Texto fornecido:
>>

A deposição de Pedro II resultou do golpe contra a monarquia desferido por um grupo de militares. A população ficou surpresa. Política era negócio da elite (donos de fazendas e engenhos, banqueiros, empresários, bacharéis, intelectuais). Liberais de um lado e conservadores de outro disputavam o governo; todos ricos ou bem amparados no erário. A parcela humilde da população se entristeceu com o exílio do Imperador, homem sexagenário, culto, estimado e visto como um pai bondoso. O movimento republicano intensificou-se diante dos efeitos sociais e econômicos da abolição da escravatura. As idéias republicanas vinham de longe, motivaram a dissolução da primeira assembléia constituinte e geraram conflitos internos até desaguarem no golpe militar de 1889. Essas idéias espelhavam a vocação da América para a república (oposta à vocação da Europa para a monarquia). Depois da independência, as colônias européias no continente americano se tornaram repúblicas.

<<

Dados de coordenadas de pontos-chave:
>>

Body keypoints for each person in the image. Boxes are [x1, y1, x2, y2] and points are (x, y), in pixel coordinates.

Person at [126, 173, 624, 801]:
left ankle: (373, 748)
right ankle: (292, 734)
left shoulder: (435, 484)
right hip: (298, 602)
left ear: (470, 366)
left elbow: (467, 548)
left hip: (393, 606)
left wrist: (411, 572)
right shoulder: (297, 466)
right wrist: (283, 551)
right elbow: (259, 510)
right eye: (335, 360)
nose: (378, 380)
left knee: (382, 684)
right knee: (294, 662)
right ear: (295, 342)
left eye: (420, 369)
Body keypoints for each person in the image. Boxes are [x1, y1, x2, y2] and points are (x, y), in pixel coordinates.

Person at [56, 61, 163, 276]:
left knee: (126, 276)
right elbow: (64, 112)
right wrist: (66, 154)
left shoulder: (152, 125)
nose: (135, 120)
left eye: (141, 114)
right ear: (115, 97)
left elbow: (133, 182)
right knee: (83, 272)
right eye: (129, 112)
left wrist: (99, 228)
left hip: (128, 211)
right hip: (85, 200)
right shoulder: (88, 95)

<<
>>

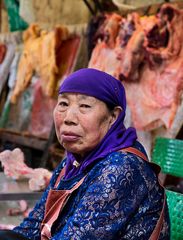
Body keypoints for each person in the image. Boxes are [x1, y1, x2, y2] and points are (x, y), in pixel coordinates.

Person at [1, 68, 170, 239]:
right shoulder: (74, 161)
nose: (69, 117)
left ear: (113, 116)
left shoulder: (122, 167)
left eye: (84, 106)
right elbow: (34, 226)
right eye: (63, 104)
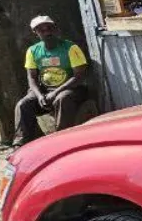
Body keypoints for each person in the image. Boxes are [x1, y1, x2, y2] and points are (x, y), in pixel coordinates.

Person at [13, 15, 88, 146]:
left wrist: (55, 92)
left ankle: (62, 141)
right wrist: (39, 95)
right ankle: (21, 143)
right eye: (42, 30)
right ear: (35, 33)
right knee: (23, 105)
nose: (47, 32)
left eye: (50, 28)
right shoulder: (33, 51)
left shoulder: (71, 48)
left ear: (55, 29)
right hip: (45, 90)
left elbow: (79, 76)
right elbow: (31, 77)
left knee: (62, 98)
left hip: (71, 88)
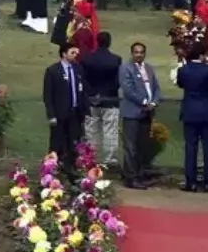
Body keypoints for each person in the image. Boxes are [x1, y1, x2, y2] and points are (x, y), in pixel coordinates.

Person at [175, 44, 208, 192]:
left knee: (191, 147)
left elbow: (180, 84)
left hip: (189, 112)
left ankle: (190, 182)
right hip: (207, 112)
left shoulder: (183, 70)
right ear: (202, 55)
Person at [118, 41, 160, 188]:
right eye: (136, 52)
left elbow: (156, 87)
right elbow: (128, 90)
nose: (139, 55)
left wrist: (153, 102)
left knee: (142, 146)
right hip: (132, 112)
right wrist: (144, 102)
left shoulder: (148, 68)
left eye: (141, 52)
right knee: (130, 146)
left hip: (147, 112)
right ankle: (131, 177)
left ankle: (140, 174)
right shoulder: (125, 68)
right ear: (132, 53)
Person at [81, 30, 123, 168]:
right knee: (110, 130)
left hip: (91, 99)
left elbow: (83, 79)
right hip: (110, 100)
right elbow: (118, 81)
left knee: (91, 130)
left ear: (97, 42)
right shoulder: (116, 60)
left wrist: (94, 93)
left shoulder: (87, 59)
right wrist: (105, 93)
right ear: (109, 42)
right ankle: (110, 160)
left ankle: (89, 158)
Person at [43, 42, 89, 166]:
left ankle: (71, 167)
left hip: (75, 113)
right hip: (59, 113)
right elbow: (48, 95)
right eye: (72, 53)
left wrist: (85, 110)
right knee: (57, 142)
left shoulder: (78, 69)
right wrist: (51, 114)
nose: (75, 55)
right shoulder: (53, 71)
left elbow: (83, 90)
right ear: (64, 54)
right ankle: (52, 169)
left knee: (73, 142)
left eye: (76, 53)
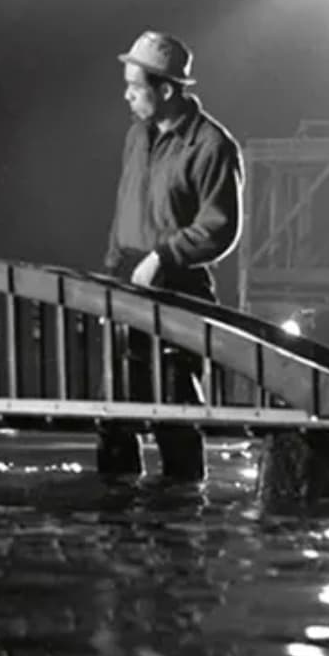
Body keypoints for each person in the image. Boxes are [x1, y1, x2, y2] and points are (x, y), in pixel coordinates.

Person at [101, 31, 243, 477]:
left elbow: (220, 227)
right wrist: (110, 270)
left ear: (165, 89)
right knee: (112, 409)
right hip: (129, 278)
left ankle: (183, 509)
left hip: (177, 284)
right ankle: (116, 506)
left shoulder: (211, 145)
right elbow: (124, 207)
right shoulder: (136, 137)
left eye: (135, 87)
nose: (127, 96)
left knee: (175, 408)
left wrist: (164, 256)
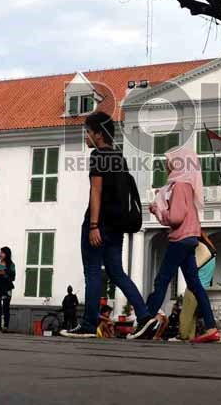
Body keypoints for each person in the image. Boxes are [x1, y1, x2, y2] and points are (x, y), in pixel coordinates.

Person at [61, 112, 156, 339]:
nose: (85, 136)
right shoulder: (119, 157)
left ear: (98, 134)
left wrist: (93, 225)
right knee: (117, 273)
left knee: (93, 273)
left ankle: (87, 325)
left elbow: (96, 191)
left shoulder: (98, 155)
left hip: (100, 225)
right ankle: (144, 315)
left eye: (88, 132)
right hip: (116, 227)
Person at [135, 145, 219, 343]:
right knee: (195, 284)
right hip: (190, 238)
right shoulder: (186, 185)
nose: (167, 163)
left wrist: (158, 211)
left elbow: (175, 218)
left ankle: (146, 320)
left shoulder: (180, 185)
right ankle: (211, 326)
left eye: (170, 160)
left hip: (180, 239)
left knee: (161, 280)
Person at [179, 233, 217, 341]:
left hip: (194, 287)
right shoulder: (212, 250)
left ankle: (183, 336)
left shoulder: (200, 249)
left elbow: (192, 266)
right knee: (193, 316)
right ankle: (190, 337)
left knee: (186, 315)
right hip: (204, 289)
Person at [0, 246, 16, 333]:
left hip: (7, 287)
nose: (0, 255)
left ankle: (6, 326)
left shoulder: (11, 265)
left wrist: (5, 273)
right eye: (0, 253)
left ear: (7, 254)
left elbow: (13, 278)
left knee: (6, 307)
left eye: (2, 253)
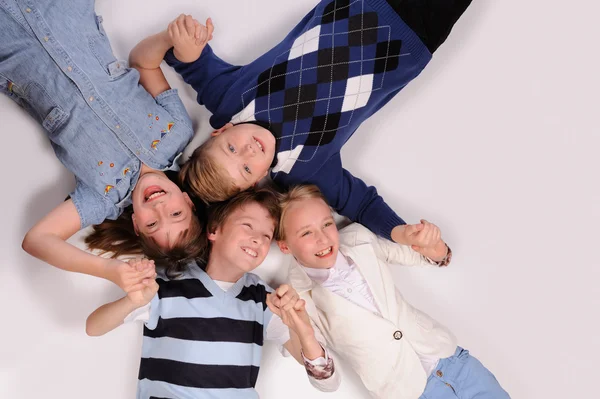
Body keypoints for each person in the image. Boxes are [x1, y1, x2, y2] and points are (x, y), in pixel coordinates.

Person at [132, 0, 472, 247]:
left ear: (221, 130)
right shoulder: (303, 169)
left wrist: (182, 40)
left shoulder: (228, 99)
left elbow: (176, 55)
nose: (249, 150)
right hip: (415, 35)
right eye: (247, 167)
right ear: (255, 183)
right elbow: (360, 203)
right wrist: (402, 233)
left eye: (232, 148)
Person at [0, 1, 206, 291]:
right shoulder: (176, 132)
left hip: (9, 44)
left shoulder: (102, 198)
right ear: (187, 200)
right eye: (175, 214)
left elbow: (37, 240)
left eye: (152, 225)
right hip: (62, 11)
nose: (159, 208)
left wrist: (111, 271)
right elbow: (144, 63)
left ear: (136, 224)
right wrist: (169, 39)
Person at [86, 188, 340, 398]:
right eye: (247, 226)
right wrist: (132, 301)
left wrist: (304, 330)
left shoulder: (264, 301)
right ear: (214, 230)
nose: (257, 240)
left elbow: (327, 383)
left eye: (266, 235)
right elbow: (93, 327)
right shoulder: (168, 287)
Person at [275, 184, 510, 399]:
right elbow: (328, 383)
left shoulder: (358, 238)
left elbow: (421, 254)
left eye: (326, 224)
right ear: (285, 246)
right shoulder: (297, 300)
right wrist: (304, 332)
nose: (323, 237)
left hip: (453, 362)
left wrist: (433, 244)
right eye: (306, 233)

<<

O que fazer:
1. No texto sobre a deposição de Pedro II, quem desferiu o golpe contra a monarquia?
2. Retome o texto sobre a deposição de Pedro II a partir da última frase apresentada.
As entradas não têm relação com o texto sobre a deposição de Pedro II.

Resultados das tarefas:
1. Um grupo de militares.

2.
A América Portuguesa formara uma sociedade escravocrata do século XVI ao XIX. A pretexto da perda da mão-de-obra escrava, os fazendeiros e senhores de engenho colocaram-se contra a monarquia. Os destinos do Brasil continuavam nas alvas mãos do patriciado (feição aristocrática da sociedade brasileira). A exploração da borracha na região amazônica aumentou a riqueza da aristocracia rural, trouxe luxos urbanos e empregos a nordestinos e nortistas. No sul do Brasil, os cafeicultores progressistas reivindicavam maior autonomia às províncias e a descentralização do poder político visando à pronta e eficiente solução dos seus problemas. Pleiteavam incentivo à imigração, financiamento de ferrovias e crédito à produção. O setor agrário e o exportador predominavam na economia. O surto industrial, a expansão das ferrovias e dos estabelecimentos de crédito, o desenvolvimento do comércio e dos serviços urbanos geraram uma classe média urbana que pouco a pouco foi se fortalecendo com maior participação na vida política e se integrando à corrente republicana. Essa corrente ganhou um forte elo ao ser apoiada pela igreja católica desde que o governo imperial se recusou a acatar bula do Papa que proibia vínculo de católicos com maçons (1864). Obedecendo à bula, os bispos expulsaram os maçons das irmandades religiosas (1873). O governo imperial processou os bispos e os condenou à prisão com trabalhos forçados (depois, eles foram anistiados). Separação entre Estado e Igreja fazia parte do ideário republicano.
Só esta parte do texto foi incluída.